Kalau belum ngerti futures, options, atau kontrak derivatif lain, jangan maksa. Mulailah dari yang sederhana: emas, SBN, reksa dana pasar uang, atau valas.

#4 Tentukan Porsi Ideal

CFP menyarankan porsi hedging 10–30% dari total portofolio, tergantung profil risiko. Investor agresif cukup 10–15%, konservatif bisa sampai 30%.

#5 Perhitungkan Biaya dan Likuiditas

Setiap hedging ada cost-nya — spread valas, pajak obligasi, atau biaya transaksi. Pastikan pelindungmu nggak malah makan hasil investasimu sendiri.

#6 Evaluasi Tiap Kuartal

Pasar berubah, begitu juga risiko. Evaluasi posisi hedging setiap 3 bulan biar tetap relevan.

Tapi balik lagi, seluruh tips diatas harus disesuaikan dengan kondisi fiancial masing-masing dan tidak bisa disamaratakan treatmentnya, CFP akan membantu untuk memberikan insight-insight yang tepat dalam melakukan hedging

Untuk itu, sebaiknya konsultasikan dengan Certified Financial Planner (CFP) Finansialku agar strategi investasi emas Anda terarah dan optimal. Hubungi Customer Advisory Finansialku di nomor Whatsapp 08515 5897 1311  atau klik banner di bawah ini dan buat janji konsultasi!

konsul- INVESTASI Q3 23

 

Hedging Itu Bukan Takut Rugi, Tapi Berani Bertahan

Volatilitas akhir tahun bukan hal baru, tapi yang sering dilupakan adalah cara menghadapinya.Hedging bukan alat buat cari cuan, tapi buat jaga yang sudah kamu bangun sepanjang tahun.Investor cerdas tahu kapan harus maju, kapan harus bertahan, dan kapan harus lindungi asetnya. Karena di dunia investasi, yang menang bukan yang paling cepat, tapi yang paling tahan lama.

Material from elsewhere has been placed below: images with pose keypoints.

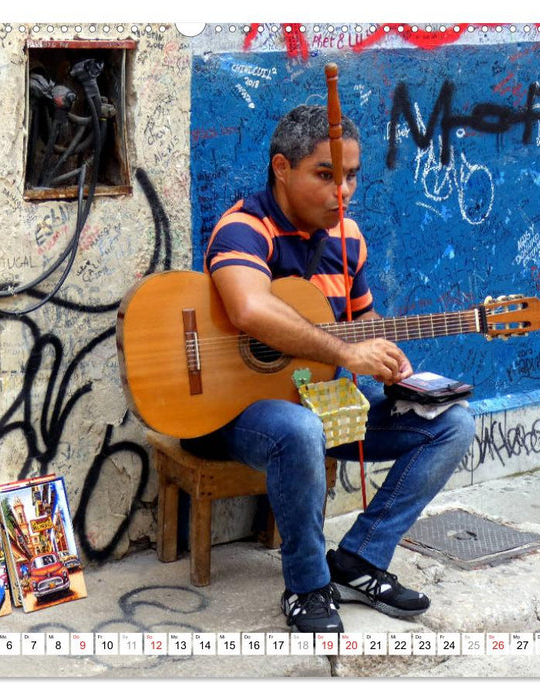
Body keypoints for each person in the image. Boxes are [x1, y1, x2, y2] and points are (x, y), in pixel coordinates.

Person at [183, 105, 475, 633]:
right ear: (281, 168)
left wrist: (387, 355)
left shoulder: (349, 239)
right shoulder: (245, 228)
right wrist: (343, 355)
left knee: (453, 423)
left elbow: (365, 322)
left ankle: (360, 557)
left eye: (351, 176)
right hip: (230, 414)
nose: (343, 191)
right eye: (325, 175)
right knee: (298, 428)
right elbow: (250, 309)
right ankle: (308, 585)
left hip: (318, 409)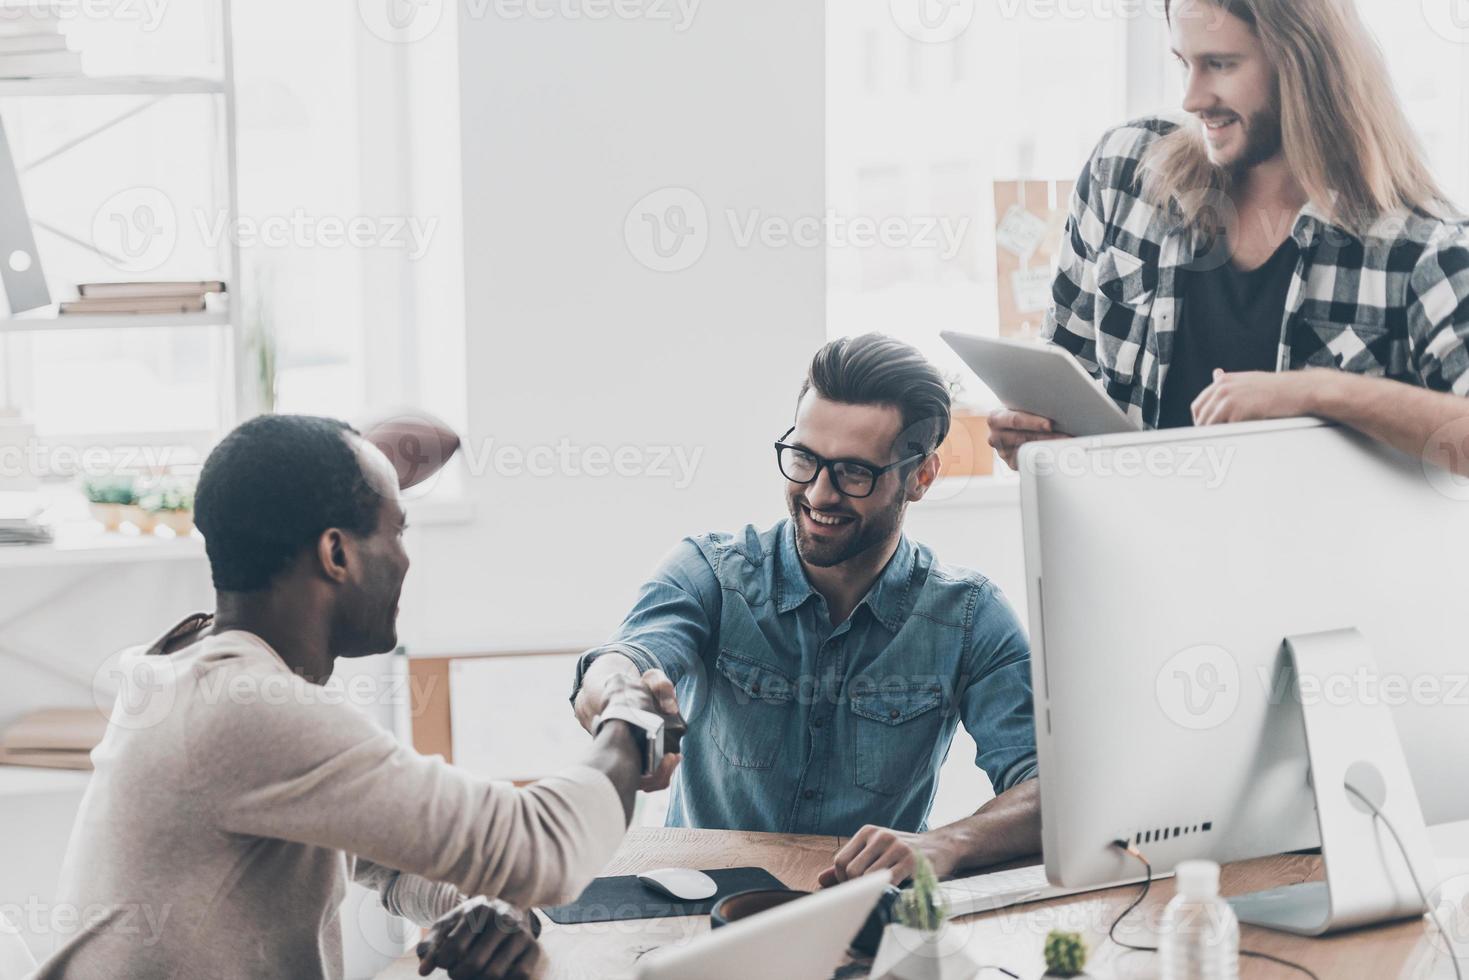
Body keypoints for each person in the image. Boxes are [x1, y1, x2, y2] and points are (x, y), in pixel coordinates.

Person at [35, 415, 675, 980]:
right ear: (336, 552)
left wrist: (489, 907)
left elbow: (392, 865)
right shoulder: (248, 712)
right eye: (396, 531)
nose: (406, 560)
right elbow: (541, 848)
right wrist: (625, 715)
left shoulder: (182, 664)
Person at [572, 334, 1040, 886]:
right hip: (695, 919)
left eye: (854, 472)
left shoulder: (970, 619)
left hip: (863, 920)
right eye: (804, 458)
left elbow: (1047, 790)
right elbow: (620, 660)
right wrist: (623, 703)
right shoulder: (713, 573)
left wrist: (944, 844)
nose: (819, 494)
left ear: (921, 477)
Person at [988, 0, 1469, 472]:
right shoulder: (1125, 171)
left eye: (1219, 64)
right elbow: (1063, 374)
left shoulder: (1419, 247)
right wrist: (1033, 438)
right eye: (1184, 63)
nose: (1192, 98)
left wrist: (1321, 392)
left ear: (1303, 63)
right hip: (1126, 548)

Sebelum tutup tahun, coba buka portofolio kamu lagi. Apakah asetmu sudah seimbang? Apakah kamu sudah punya “pelindung” saat pasar berubah arah?

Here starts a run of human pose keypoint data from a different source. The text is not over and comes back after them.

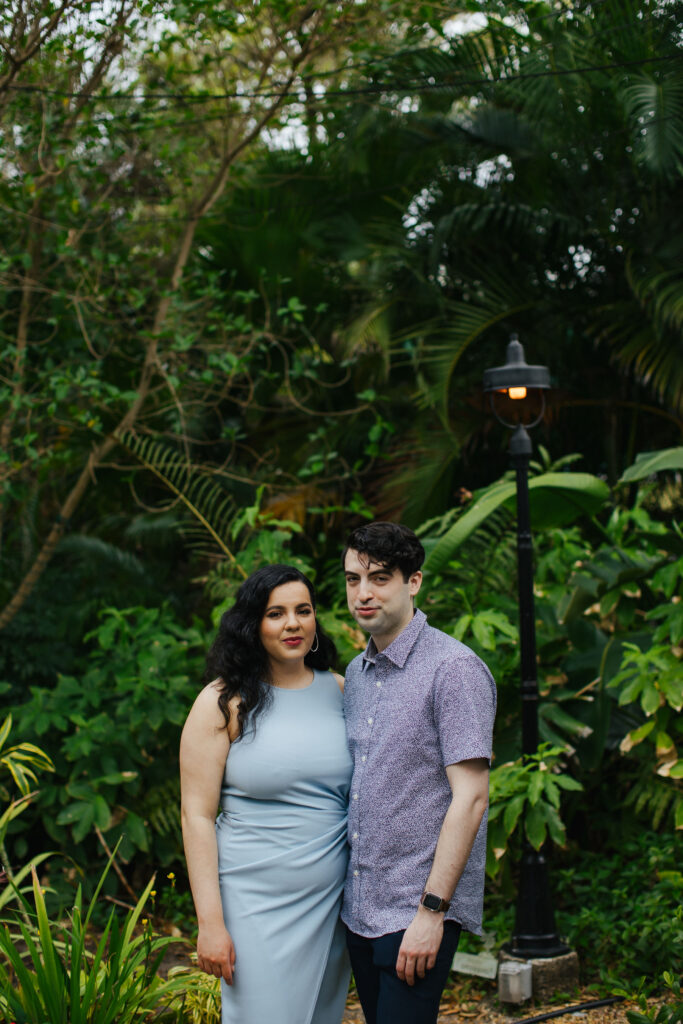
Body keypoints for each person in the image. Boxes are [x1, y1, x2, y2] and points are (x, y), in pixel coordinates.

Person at [180, 564, 352, 1024]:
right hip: (253, 906)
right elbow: (196, 816)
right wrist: (210, 924)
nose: (292, 623)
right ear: (253, 625)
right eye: (276, 613)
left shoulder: (340, 691)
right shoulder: (223, 701)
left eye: (303, 610)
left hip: (331, 906)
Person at [341, 522, 496, 1024]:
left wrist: (432, 913)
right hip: (361, 907)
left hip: (416, 909)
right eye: (352, 580)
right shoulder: (356, 676)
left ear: (414, 582)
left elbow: (471, 796)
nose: (363, 593)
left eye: (380, 577)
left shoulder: (454, 669)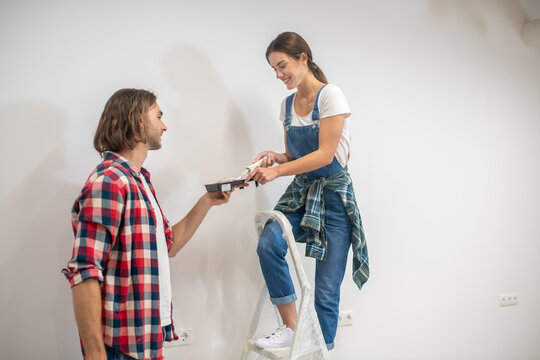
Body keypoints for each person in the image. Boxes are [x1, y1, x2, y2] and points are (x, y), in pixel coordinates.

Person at [62, 88, 234, 360]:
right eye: (159, 116)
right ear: (138, 121)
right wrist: (95, 354)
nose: (165, 126)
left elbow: (170, 245)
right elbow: (84, 271)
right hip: (118, 347)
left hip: (146, 338)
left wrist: (207, 201)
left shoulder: (139, 181)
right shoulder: (110, 182)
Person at [246, 32, 369, 350]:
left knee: (327, 291)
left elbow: (325, 155)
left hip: (335, 200)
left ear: (304, 58)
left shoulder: (331, 97)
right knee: (268, 244)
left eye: (282, 65)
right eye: (273, 69)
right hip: (304, 194)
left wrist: (276, 171)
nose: (278, 75)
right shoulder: (287, 105)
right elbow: (295, 157)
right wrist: (276, 157)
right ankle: (290, 326)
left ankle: (319, 352)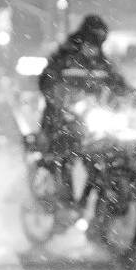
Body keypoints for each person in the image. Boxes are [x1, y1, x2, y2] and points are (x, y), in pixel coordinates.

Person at [36, 14, 128, 184]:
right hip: (62, 119)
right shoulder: (63, 59)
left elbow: (120, 86)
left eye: (98, 43)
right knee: (62, 151)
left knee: (121, 147)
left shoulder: (103, 64)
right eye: (91, 42)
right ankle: (61, 192)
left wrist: (133, 101)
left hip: (93, 122)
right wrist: (66, 98)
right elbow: (47, 82)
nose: (94, 48)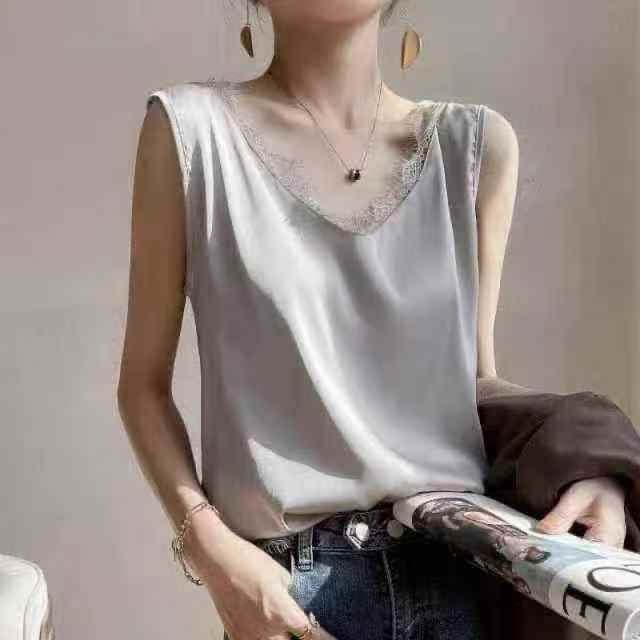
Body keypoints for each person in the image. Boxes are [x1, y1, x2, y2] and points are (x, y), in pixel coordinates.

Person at [117, 1, 627, 639]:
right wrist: (209, 546)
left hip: (455, 572)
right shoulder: (191, 132)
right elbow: (142, 387)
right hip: (295, 590)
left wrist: (591, 466)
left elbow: (473, 381)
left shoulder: (475, 145)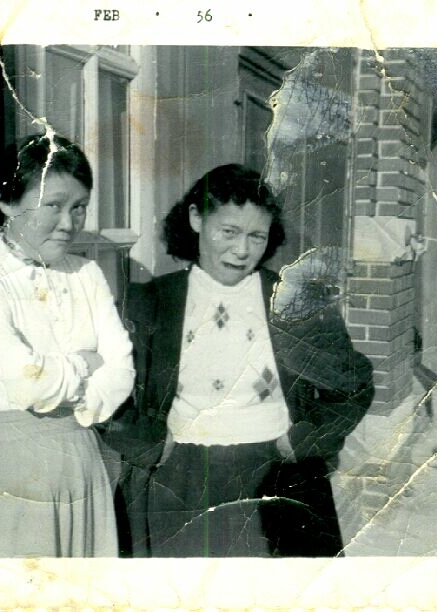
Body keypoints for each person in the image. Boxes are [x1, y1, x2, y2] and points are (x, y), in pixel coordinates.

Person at [103, 164, 374, 557]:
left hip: (276, 471)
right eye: (228, 232)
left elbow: (354, 384)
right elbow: (102, 389)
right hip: (180, 478)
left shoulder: (296, 303)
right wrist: (145, 443)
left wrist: (304, 440)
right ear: (196, 218)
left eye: (256, 236)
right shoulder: (150, 303)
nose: (242, 250)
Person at [0, 134, 134, 557]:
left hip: (84, 463)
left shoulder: (87, 275)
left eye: (79, 207)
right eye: (53, 205)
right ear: (9, 202)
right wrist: (87, 364)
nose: (69, 222)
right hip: (16, 472)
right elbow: (27, 385)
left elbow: (121, 371)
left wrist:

Tahun 2026 akan penuh peluang — tapi hanya untuk mereka yang siap menghadapi risiko, bukan menghindarinya. Risiko pasti terjadi, jadi kita perlu siapkan strategi untuk menghadapi risiko tersebut 

Dan hedging adalah cara paling elegan buat bilang: “Aku siap cuan, tapi nggak akan sembrono.”